Work task: Exactly reproduce the lines from the line that has "X140500000Y-85750000D01*" down to the last line of the entries, inclusive.

Data supplied:
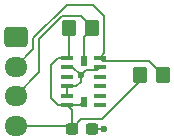
<source format=gbr>
%TF.GenerationSoftware,KiCad,Pcbnew,9.0.2*%
%TF.CreationDate,2025-05-12T20:01:58-04:00*%
%TF.ProjectId,high-range-IMU,68696768-2d72-4616-9e67-652d494d552e,rev?*%
%TF.SameCoordinates,Original*%
%TF.FileFunction,Copper,L1,Top*%
%TF.FilePolarity,Positive*%
%FSLAX46Y46*%
G04 Gerber Fmt 4.6, Leading zero omitted, Abs format (unit mm)*
G04 Created by KiCad (PCBNEW 9.0.2) date 2025-05-12 20:01:58*
%MOMM*%
%LPD*%
G01*
G04 APERTURE LIST*
G04 Aperture macros list*
%AMRoundRect*
0 Rectangle with rounded corners*
0 $1 Rounding radius*
0 $2 $3 $4 $5 $6 $7 $8 $9 X,Y pos of 4 corners*
0 Add a 4 corners polygon primitive as box body*
4,1,4,$2,$3,$4,$5,$6,$7,$8,$9,$2,$3,0*
0 Add four circle primitives for the rounded corners*
1,1,$1+$1,$2,$3*
1,1,$1+$1,$4,$5*
1,1,$1+$1,$6,$7*
1,1,$1+$1,$8,$9*
0 Add four rect primitives between the rounded corners*
20,1,$1+$1,$2,$3,$4,$5,0*
20,1,$1+$1,$4,$5,$6,$7,0*
20,1,$1+$1,$6,$7,$8,$9,0*
20,1,$1+$1,$8,$9,$2,$3,0*%
G04 Aperture macros list end*
%TA.AperFunction,SMDPad,CuDef*%
%ADD10RoundRect,0.250000X-0.350000X-0.450000X0.350000X-0.450000X0.350000X0.450000X-0.350000X0.450000X0*%
%TD*%
%TA.AperFunction,SMDPad,CuDef*%
%ADD11RoundRect,0.250000X0.350000X0.450000X-0.350000X0.450000X-0.350000X-0.450000X0.350000X-0.450000X0*%
%TD*%
%TA.AperFunction,ComponentPad*%
%ADD12RoundRect,0.250000X-0.725000X0.600000X-0.725000X-0.600000X0.725000X-0.600000X0.725000X0.600000X0*%
%TD*%
%TA.AperFunction,ComponentPad*%
%ADD13O,1.950000X1.700000*%
%TD*%
%TA.AperFunction,SMDPad,CuDef*%
%ADD14R,1.117800X0.449200*%
%TD*%
%TA.AperFunction,SMDPad,CuDef*%
%ADD15R,0.500000X0.813000*%
%TD*%
%TA.AperFunction,SMDPad,CuDef*%
%ADD16RoundRect,0.237500X-0.300000X-0.237500X0.300000X-0.237500X0.300000X0.237500X-0.300000X0.237500X0*%
%TD*%
%TA.AperFunction,ViaPad*%
%ADD17C,0.600000*%
%TD*%
%TA.AperFunction,Conductor*%
%ADD18C,0.200000*%
%TD*%
G04 APERTURE END LIST*
D10*
%TO.P,R1,1*%
%TO.N,+3.3V*%
X143500000Y-84000000D03*
%TO.P,R1,2*%
%TO.N,Net-(J1-Pin_3)*%
X145500000Y-84000000D03*
%TD*%
D11*
%TO.P,R2,1*%
%TO.N,Net-(J1-Pin_2)*%
X151500000Y-88000000D03*
%TO.P,R2,2*%
%TO.N,+3.3V*%
X149500000Y-88000000D03*
%TD*%
D12*
%TO.P,J1,1,Pin_1*%
%TO.N,GND*%
X139000000Y-84750000D03*
D13*
%TO.P,J1,2,Pin_2*%
%TO.N,Net-(J1-Pin_2)*%
X139000000Y-87250000D03*
%TO.P,J1,3,Pin_3*%
%TO.N,Net-(J1-Pin_3)*%
X139000000Y-89750000D03*
%TO.P,J1,4,Pin_4*%
%TO.N,+3.3V*%
X139000000Y-92250000D03*
%TD*%
D14*
%TO.P,U1,1,VDDI/O*%
%TO.N,+3.3V*%
X143379099Y-86499999D03*
%TO.P,U1,2,GND*%
%TO.N,GND*%
X143379099Y-87300000D03*
%TO.P,U1,3,RESERVED*%
%TO.N,unconnected-(U1-RESERVED-Pad3)*%
X143379099Y-88100001D03*
%TO.P,U1,4,GND*%
%TO.N,GND*%
X143379099Y-88899999D03*
%TO.P,U1,5,GND*%
X143379099Y-89700000D03*
%TO.P,U1,6,VS*%
%TO.N,+3.3V*%
X143379099Y-90499999D03*
D15*
%TO.P,U1,7,\u002ACS*%
X144750000Y-90218498D03*
D14*
%TO.P,U1,8,INT1*%
%TO.N,unconnected-(U1-INT1-Pad8)*%
X146120901Y-90500001D03*
%TO.P,U1,9,INT2*%
%TO.N,unconnected-(U1-INT2-Pad9)*%
X146120901Y-89700000D03*
%TO.P,U1,10,NC*%
%TO.N,unconnected-(U1-NC-Pad10)*%
X146120901Y-88899999D03*
%TO.P,U1,11,RESERVED*%
%TO.N,unconnected-(U1-RESERVED-Pad11)*%
X146120901Y-88100001D03*
%TO.P,U1,12,SDO/ALTADDRESS*%
%TO.N,GND*%
X146120901Y-87300000D03*
%TO.P,U1,13,SDA/SDI/SDIO*%
%TO.N,Net-(J1-Pin_2)*%
X146120901Y-86500001D03*
D15*
%TO.P,U1,14,SCL/SCLK*%
%TO.N,Net-(J1-Pin_3)*%
X144750000Y-86781502D03*
%TD*%
D16*
%TO.P,C1,1*%
%TO.N,+3.3V*%
X143775000Y-92500000D03*
%TO.P,C1,2*%
%TO.N,GND*%
X145500000Y-92500000D03*
%TD*%
D17*
%TO.N,GND*%
X144500000Y-88000000D03*
X146500000Y-92500000D03*
%TD*%
D18*
%TO.N,GND*%
X144925599Y-87574401D02*
X145846500Y-87574401D01*
X144500000Y-88000000D02*
X144925599Y-87574401D01*
X144500000Y-88537998D02*
X144500000Y-88000000D01*
X145846500Y-87574401D02*
X146120901Y-87300000D01*
X143379099Y-89700000D02*
X143379099Y-88899999D01*
X145500000Y-92500000D02*
X146500000Y-92500000D01*
X143800000Y-87300000D02*
X143379099Y-87300000D01*
X143379099Y-88899999D02*
X144137999Y-88899999D01*
X144137999Y-88899999D02*
X144500000Y-88537998D01*
X144500000Y-88000000D02*
X143800000Y-87300000D01*
%TO.N,+3.3V*%
X142620199Y-86499999D02*
X142000000Y-87120198D01*
X144551000Y-91724000D02*
X143775000Y-92500000D01*
X143379099Y-90499999D02*
X144468499Y-90499999D01*
X144468499Y-90499999D02*
X144750000Y-90218498D01*
X143500000Y-84000000D02*
X143500000Y-86379098D01*
X143775000Y-92500000D02*
X143775000Y-90895900D01*
X142620199Y-90499999D02*
X143379099Y-90499999D01*
X143525000Y-92250000D02*
X143775000Y-92500000D01*
X146276000Y-91724000D02*
X144551000Y-91724000D01*
X143500000Y-86379098D02*
X143379099Y-86499999D01*
X139000000Y-92250000D02*
X143525000Y-92250000D01*
X142000000Y-87120198D02*
X142000000Y-89879800D01*
X149500000Y-88000000D02*
X149500000Y-88500000D01*
X142000000Y-89879800D02*
X142620199Y-90499999D01*
X149500000Y-88500000D02*
X146276000Y-91724000D01*
X143775000Y-90895900D02*
X143379099Y-90499999D01*
X143379099Y-86499999D02*
X142620199Y-86499999D01*
%TO.N,Net-(J1-Pin_3)*%
X145500000Y-84000000D02*
X144499000Y-82999000D01*
X141000000Y-87750000D02*
X139000000Y-89750000D01*
X144750000Y-84750000D02*
X144750000Y-86781502D01*
X142914840Y-82999000D02*
X141000000Y-84913840D01*
X144499000Y-82999000D02*
X142914840Y-82999000D01*
X141000000Y-84913840D02*
X141000000Y-87750000D01*
X145500000Y-84000000D02*
X144750000Y-84750000D01*
%TO.N,Net-(J1-Pin_2)*%
X140500000Y-84846740D02*
X143346740Y-82000000D01*
X139000000Y-87250000D02*
X140500000Y-85750000D01*
X151500000Y-88000000D02*
X150274400Y-86774400D01*
X146500000Y-86120902D02*
X146120901Y-86500001D01*
X150274400Y-86774400D02*
X146395300Y-86774400D01*
X146500000Y-82956920D02*
X146500000Y-86120902D01*
X145543080Y-82000000D02*
X146500000Y-82956920D01*
X146395300Y-86774400D02*
X146120901Y-86500001D01*
X140500000Y-85750000D02*
X140500000Y-84846740D01*
X143346740Y-82000000D02*
X145543080Y-82000000D01*
%TD*%
M02*

</source>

Solution for this task:
X140500000Y-85750000D01*
X151500000Y-88000000D02*
X150274400Y-86774400D01*
X146500000Y-86120902D02*
X146120901Y-86500001D01*
X150274400Y-86774400D02*
X146395300Y-86774400D01*
X146500000Y-82956920D02*
X146500000Y-86120902D01*
X145543080Y-82000000D02*
X146500000Y-82956920D01*
X146395300Y-86774400D02*
X146120901Y-86500001D01*
X140500000Y-85750000D02*
X140500000Y-84846740D01*
X143346740Y-82000000D02*
X145543080Y-82000000D01*
%TD*%
M02*

</source>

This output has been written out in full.